Angela Duckworth defines grit not as “genius” but rather a combination of passion & long-term perseverance. She uses study after study to show how grit leads to success much more than talent or natural ability does.

Success is a number of things and one of those things is grit, perseverance.

Duckworth shares a study looking at why one person would grow up to be an optimist and another to be a pessimist.

An excellent read. Some takeaways:

– Why effort is important [effort can make a change to the brain structure, as the brain is remarkable adaptive].

– Why deliberate practice is a crucial part to experience the “flow” condition.

– Why we have to learn how to fail and look back to our mistakes and ask: “what did I learn, how can I make it better the next time, how to make the right kind of effort”.

– IQ is not fixed, so are other qualities.

– The circle of struggle, followed by progress, followed by trying something even harder.

– Talent is common, attitude is more important.

– How should you parent for grit. What are the “wise” type of parents?

– Character is plural. There are intrapersonal character [including grit, self-control…], interpersonal character [gratitude, social intelligence), and intellectual character (curiosity, zest].

Rating

9/10

I felt like this book was very impactful. Duckworth simplified the message, shared many examples, and showed the way to grow and cultivate grit.

The book increased my hope that I can become more gritty and to reach my most important goals. That hope by itself increases my grittiness a touch.

There was so much meat in this book.
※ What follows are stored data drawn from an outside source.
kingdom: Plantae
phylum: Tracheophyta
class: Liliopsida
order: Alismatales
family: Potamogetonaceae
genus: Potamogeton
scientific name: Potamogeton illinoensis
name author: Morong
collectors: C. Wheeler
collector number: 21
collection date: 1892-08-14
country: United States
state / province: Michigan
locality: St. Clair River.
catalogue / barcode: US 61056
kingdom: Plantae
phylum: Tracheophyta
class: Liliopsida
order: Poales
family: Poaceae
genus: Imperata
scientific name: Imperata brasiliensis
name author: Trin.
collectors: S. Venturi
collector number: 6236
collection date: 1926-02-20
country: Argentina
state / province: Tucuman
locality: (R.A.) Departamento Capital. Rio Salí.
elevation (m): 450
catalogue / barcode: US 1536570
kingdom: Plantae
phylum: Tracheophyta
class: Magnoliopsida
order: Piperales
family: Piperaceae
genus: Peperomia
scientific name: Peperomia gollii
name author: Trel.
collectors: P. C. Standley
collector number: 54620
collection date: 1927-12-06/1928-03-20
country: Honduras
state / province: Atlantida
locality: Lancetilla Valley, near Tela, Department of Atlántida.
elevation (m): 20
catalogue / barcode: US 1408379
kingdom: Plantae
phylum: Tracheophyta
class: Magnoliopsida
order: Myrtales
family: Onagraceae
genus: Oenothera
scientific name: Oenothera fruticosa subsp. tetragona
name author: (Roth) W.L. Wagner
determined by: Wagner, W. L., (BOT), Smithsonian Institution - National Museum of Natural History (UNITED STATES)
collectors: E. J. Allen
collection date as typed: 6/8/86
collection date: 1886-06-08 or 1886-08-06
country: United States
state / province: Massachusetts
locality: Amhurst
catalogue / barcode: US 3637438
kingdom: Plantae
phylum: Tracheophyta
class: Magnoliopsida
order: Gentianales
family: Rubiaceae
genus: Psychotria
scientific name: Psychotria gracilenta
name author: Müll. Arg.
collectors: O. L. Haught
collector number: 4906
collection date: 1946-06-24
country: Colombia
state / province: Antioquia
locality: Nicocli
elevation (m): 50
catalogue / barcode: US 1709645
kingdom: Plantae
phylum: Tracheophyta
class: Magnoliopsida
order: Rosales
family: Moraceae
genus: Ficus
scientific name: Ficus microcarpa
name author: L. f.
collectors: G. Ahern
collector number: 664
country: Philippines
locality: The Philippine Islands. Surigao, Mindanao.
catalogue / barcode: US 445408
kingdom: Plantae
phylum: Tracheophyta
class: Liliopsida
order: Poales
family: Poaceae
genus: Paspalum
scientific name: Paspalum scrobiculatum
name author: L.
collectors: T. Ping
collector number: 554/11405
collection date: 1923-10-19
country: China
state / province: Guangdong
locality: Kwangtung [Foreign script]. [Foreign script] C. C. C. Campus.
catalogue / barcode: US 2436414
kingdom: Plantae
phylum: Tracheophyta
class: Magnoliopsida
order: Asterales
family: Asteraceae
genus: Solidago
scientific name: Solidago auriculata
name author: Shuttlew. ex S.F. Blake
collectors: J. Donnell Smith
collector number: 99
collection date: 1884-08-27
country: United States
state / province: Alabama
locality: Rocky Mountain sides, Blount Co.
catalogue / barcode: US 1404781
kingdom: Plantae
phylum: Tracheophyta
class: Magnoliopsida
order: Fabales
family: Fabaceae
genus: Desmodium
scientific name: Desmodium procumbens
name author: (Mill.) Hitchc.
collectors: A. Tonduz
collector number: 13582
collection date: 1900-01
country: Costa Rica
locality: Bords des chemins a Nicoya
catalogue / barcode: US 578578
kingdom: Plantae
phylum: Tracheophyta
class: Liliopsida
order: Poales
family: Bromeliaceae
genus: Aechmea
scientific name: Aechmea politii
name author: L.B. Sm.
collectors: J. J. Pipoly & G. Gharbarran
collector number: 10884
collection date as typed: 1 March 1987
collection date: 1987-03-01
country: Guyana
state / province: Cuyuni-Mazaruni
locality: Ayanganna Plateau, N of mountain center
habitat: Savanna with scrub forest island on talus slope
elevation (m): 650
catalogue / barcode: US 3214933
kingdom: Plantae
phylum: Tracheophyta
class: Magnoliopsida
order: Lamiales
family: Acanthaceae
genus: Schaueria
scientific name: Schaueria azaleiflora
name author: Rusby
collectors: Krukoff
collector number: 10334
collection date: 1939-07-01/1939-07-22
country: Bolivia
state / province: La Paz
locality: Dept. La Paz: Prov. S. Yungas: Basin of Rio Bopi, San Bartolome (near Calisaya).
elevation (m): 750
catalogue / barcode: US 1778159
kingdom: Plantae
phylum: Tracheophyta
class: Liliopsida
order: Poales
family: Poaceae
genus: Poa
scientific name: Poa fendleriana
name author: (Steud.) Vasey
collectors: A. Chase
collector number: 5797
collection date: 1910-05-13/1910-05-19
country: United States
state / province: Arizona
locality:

Each chapter had me thinking and reflecting about the value and necessity of trying again.

Favourite Quotes:

  • “As much as talent counts, effort counts twice.”
  • “To be gritty is to keep putting one foot in front of the other. To be gritty is to hold fast to an interesting and purposeful goal. To be gritty is to invest, day after week after year, in challenging practice. To be gritty is to fall down seven times, and rise eight.”
  • “Language is one way to cultivate hope. But modeling a growth mindset — demonstrating by our actions that we truly believe people can learn to learn — may be even more important.”
  • “Our potential is one thing. What we do with it is quite another.”
  • “Gritty people do more deliberate practice and experience more flow.”
  • “(H)ere’s what science has to say: passion for your work is a little bit of discovery, followed by a lot of development, and then a lifetime of deepening.”
  • “There’s a vast amount of research on what happens when we believe a student is especially talented. We begin to lavish extra attention on them and hold them to higher expectations. We expect them to excel, and that expectation becomes a self-fulfilling prophecy.”